## INSTRUCTIONS TO FOLLOW:
The required output is the line with "RECT 2.190000 20.775000" through the final line of the entries, each one exactly as it stands.

Records from a data collection

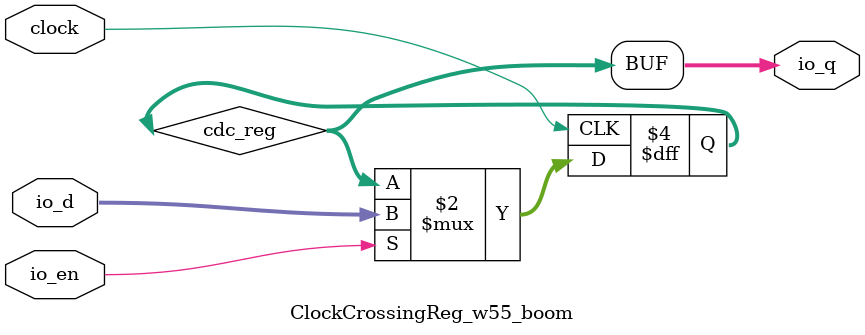
<source format=sv>
`ifndef RANDOMIZE
  `ifdef RANDOMIZE_REG_INIT
    `define RANDOMIZE
  `endif // RANDOMIZE_REG_INIT
`endif // not def RANDOMIZE
`ifndef RANDOMIZE
  `ifdef RANDOMIZE_MEM_INIT
    `define RANDOMIZE
  `endif // RANDOMIZE_MEM_INIT
`endif // not def RANDOMIZE

`ifndef RANDOM
  `define RANDOM $random
`endif // not def RANDOM

// Users can define 'PRINTF_COND' to add an extra gate to prints.
`ifndef PRINTF_COND_
  `ifdef PRINTF_COND
    `define PRINTF_COND_ (`PRINTF_COND)
  `else  // PRINTF_COND
    `define PRINTF_COND_ 1
  `endif // PRINTF_COND
`endif // not def PRINTF_COND_

// Users can define 'ASSERT_VERBOSE_COND' to add an extra gate to assert error printing.
`ifndef ASSERT_VERBOSE_COND_
  `ifdef ASSERT_VERBOSE_COND
    `define ASSERT_VERBOSE_COND_ (`ASSERT_VERBOSE_COND)
  `else  // ASSERT_VERBOSE_COND
    `define ASSERT_VERBOSE_COND_ 1
  `endif // ASSERT_VERBOSE_COND
`endif // not def ASSERT_VERBOSE_COND_

// Users can define 'STOP_COND' to add an extra gate to stop conditions.
`ifndef STOP_COND_
  `ifdef STOP_COND
    `define STOP_COND_ (`STOP_COND)
  `else  // STOP_COND
    `define STOP_COND_ 1
  `endif // STOP_COND
`endif // not def STOP_COND_

// Users can define INIT_RANDOM as general code that gets injected into the
// initializer block for modules with registers.
`ifndef INIT_RANDOM
  `define INIT_RANDOM
`endif // not def INIT_RANDOM

// If using random initialization, you can also define RANDOMIZE_DELAY to
// customize the delay used, otherwise 0.002 is used.
`ifndef RANDOMIZE_DELAY
  `define RANDOMIZE_DELAY 0.002
`endif // not def RANDOMIZE_DELAY

// Define INIT_RANDOM_PROLOG_ for use in our modules below.
`ifndef INIT_RANDOM_PROLOG_
  `ifdef RANDOMIZE
    `ifdef VERILATOR
      `define INIT_RANDOM_PROLOG_ `INIT_RANDOM
    `else  // VERILATOR
      `define INIT_RANDOM_PROLOG_ `INIT_RANDOM #`RANDOMIZE_DELAY begin end
    `endif // VERILATOR
  `else  // RANDOMIZE
    `define INIT_RANDOM_PROLOG_
  `endif // RANDOMIZE
`endif // not def INIT_RANDOM_PROLOG_

module ClockCrossingReg_w55_boom(
  input         clock,
  input  [54:0] io_d,
  input         io_en,
  output [54:0] io_q
);

  reg [54:0] cdc_reg;	// @[Reg.scala:19:16]
  always @(posedge clock) begin
    if (io_en)
      cdc_reg <= io_d;	// @[Reg.scala:19:16]
  end // always @(posedge)
  `ifndef SYNTHESIS
    `ifdef FIRRTL_BEFORE_INITIAL
      `FIRRTL_BEFORE_INITIAL
    `endif // FIRRTL_BEFORE_INITIAL
    logic [31:0] _RANDOM_0;
    logic [31:0] _RANDOM_1;
    initial begin
      `ifdef INIT_RANDOM_PROLOG_
        `INIT_RANDOM_PROLOG_
      `endif // INIT_RANDOM_PROLOG_
      `ifdef RANDOMIZE_REG_INIT
        _RANDOM_0 = `RANDOM;
        _RANDOM_1 = `RANDOM;
        cdc_reg = {_RANDOM_0, _RANDOM_1[22:0]};	// @[Reg.scala:19:16]
      `endif // RANDOMIZE_REG_INIT
    end // initial
    `ifdef FIRRTL_AFTER_INITIAL
      `FIRRTL_AFTER_INITIAL
    `endif // FIRRTL_AFTER_INITIAL
  `endif // not def SYNTHESIS
  assign io_q = cdc_reg;	// @[Reg.scala:19:16]
endmodule


</source>
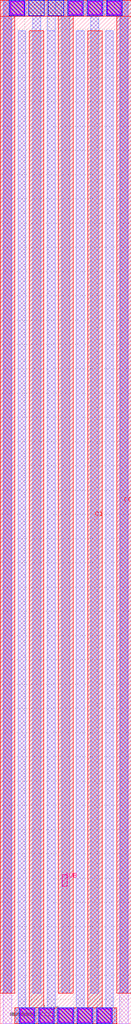
<source format=lef>
# Copyright 2020 The SkyWater PDK Authors
#
# Licensed under the Apache License, Version 2.0 (the "License");
# you may not use this file except in compliance with the License.
# You may obtain a copy of the License at
#
#     https://www.apache.org/licenses/LICENSE-2.0
#
# Unless required by applicable law or agreed to in writing, software
# distributed under the License is distributed on an "AS IS" BASIS,
# WITHOUT WARRANTIES OR CONDITIONS OF ANY KIND, either express or implied.
# See the License for the specific language governing permissions and
# limitations under the License.
#
# SPDX-License-Identifier: Apache-2.0

VERSION 5.7 ;
  NOWIREEXTENSIONATPIN ON ;
  DIVIDERCHAR "/" ;
  BUSBITCHARS "[]" ;
MACRO sky130_fd_pr__cap_vpp_02p7x21p1_m1m2m3m4_shieldl1_fingercap
  CLASS BLOCK ;
  FOREIGN sky130_fd_pr__cap_vpp_02p7x21p1_m1m2m3m4_shieldl1_fingercap ;
  ORIGIN  0.000000  0.000000 ;
  SIZE  2.700000 BY  21.10000 ;
  PIN C0
    PORT
      LAYER met4 ;
        RECT 0.000000  0.630000 0.300000 20.770000 ;
        RECT 0.000000 20.770000 2.700000 21.100000 ;
        RECT 1.200000  0.630000 1.500000 20.770000 ;
        RECT 2.400000  0.630000 2.700000 20.770000 ;
    END
  END C0
  PIN C1
    PORT
      LAYER met4 ;
        RECT 0.300000 0.000000 2.400000  0.330000 ;
        RECT 0.600000 0.330000 0.900000 20.470000 ;
        RECT 1.800000 0.330000 2.100000 20.470000 ;
    END
  END C1
  PIN SUB
    PORT
      LAYER pwell ;
        RECT 1.275000 2.830000 1.380000 3.075000 ;
    END
  END SUB
  OBS
    LAYER li1 ;
      RECT 0.065000 0.000000 0.235000 21.100000 ;
      RECT 2.465000 0.000000 2.635000 21.100000 ;
    LAYER met1 ;
      RECT 0.070000  0.630000 0.230000 20.770000 ;
      RECT 0.070000 20.770000 2.630000 21.100000 ;
      RECT 0.300000  0.000000 2.400000  0.330000 ;
      RECT 0.370000  0.330000 0.530000 20.470000 ;
      RECT 0.670000  0.630000 0.830000 20.770000 ;
      RECT 0.970000  0.330000 1.130000 20.470000 ;
      RECT 1.270000  0.630000 1.430000 20.770000 ;
      RECT 1.570000  0.330000 1.730000 20.470000 ;
      RECT 1.870000  0.630000 2.030000 20.770000 ;
      RECT 2.170000  0.330000 2.330000 20.470000 ;
      RECT 2.470000  0.630000 2.630000 20.770000 ;
    LAYER met2 ;
      RECT 0.070000  0.630000 0.230000 20.770000 ;
      RECT 0.070000 20.770000 0.830000 21.100000 ;
      RECT 0.300000  0.000000 2.400000  0.330000 ;
      RECT 0.370000  0.330000 0.530000 20.470000 ;
      RECT 0.670000  0.630000 0.830000 20.770000 ;
      RECT 0.970000  0.330000 1.130000 21.100000 ;
      RECT 1.270000  0.630000 1.430000 20.770000 ;
      RECT 1.270000 20.770000 2.630000 21.100000 ;
      RECT 1.570000  0.330000 1.730000 20.470000 ;
      RECT 1.870000  0.630000 2.030000 20.770000 ;
      RECT 2.170000  0.330000 2.330000 20.470000 ;
      RECT 2.470000  0.630000 2.630000 20.770000 ;
    LAYER met3 ;
      RECT 0.000000  0.630000 0.300000 20.770000 ;
      RECT 0.000000 20.770000 2.700000 21.100000 ;
      RECT 0.300000  0.000000 2.400000  0.330000 ;
      RECT 0.600000  0.330000 0.900000 20.470000 ;
      RECT 1.200000  0.630000 1.500000 20.770000 ;
      RECT 1.800000  0.330000 2.100000 20.470000 ;
      RECT 2.400000  0.630000 2.700000 20.770000 ;
    LAYER via ;
      RECT 0.220000 20.805000 0.480000 21.065000 ;
      RECT 0.420000  0.035000 0.680000  0.295000 ;
      RECT 0.820000  0.035000 1.080000  0.295000 ;
      RECT 1.220000  0.035000 1.480000  0.295000 ;
      RECT 1.420000 20.805000 1.680000 21.065000 ;
      RECT 1.620000  0.035000 1.880000  0.295000 ;
      RECT 1.820000 20.805000 2.080000 21.065000 ;
      RECT 2.020000  0.035000 2.280000  0.295000 ;
      RECT 2.220000 20.805000 2.480000 21.065000 ;
    LAYER via2 ;
      RECT 0.210000 20.795000 0.490000 21.075000 ;
      RECT 0.410000  0.025000 0.690000  0.305000 ;
      RECT 0.810000  0.025000 1.090000  0.305000 ;
      RECT 1.210000  0.025000 1.490000  0.305000 ;
      RECT 1.410000 20.795000 1.690000 21.075000 ;
      RECT 1.610000  0.025000 1.890000  0.305000 ;
      RECT 1.810000 20.795000 2.090000 21.075000 ;
      RECT 2.010000  0.025000 2.290000  0.305000 ;
      RECT 2.210000 20.795000 2.490000 21.075000 ;
    LAYER via3 ;
      RECT 0.190000 20.775000 0.510000 21.095000 ;
      RECT 0.390000  0.005000 0.710000  0.325000 ;
      RECT 0.590000 20.775000 0.910000 21.095000 ;
      RECT 0.790000  0.005000 1.110000  0.325000 ;
      RECT 0.990000 20.775000 1.310000 21.095000 ;
      RECT 1.190000  0.005000 1.510000  0.325000 ;
      RECT 1.390000 20.775000 1.710000 21.095000 ;
      RECT 1.590000  0.005000 1.910000  0.325000 ;
      RECT 1.790000 20.775000 2.110000 21.095000 ;
      RECT 1.990000  0.005000 2.310000  0.325000 ;
      RECT 2.190000 20.775000 2.510000 21.095000 ;
  END
END sky130_fd_pr__cap_vpp_02p7x21p1_m1m2m3m4_shieldl1_fingercap
END LIBRARY

</source>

## TASK RESULT:
      RECT 2.190000 20.775000 2.510000 21.095000 ;
  END
END sky130_fd_pr__cap_vpp_02p7x21p1_m1m2m3m4_shieldl1_fingercap
END LIBRARY

</source>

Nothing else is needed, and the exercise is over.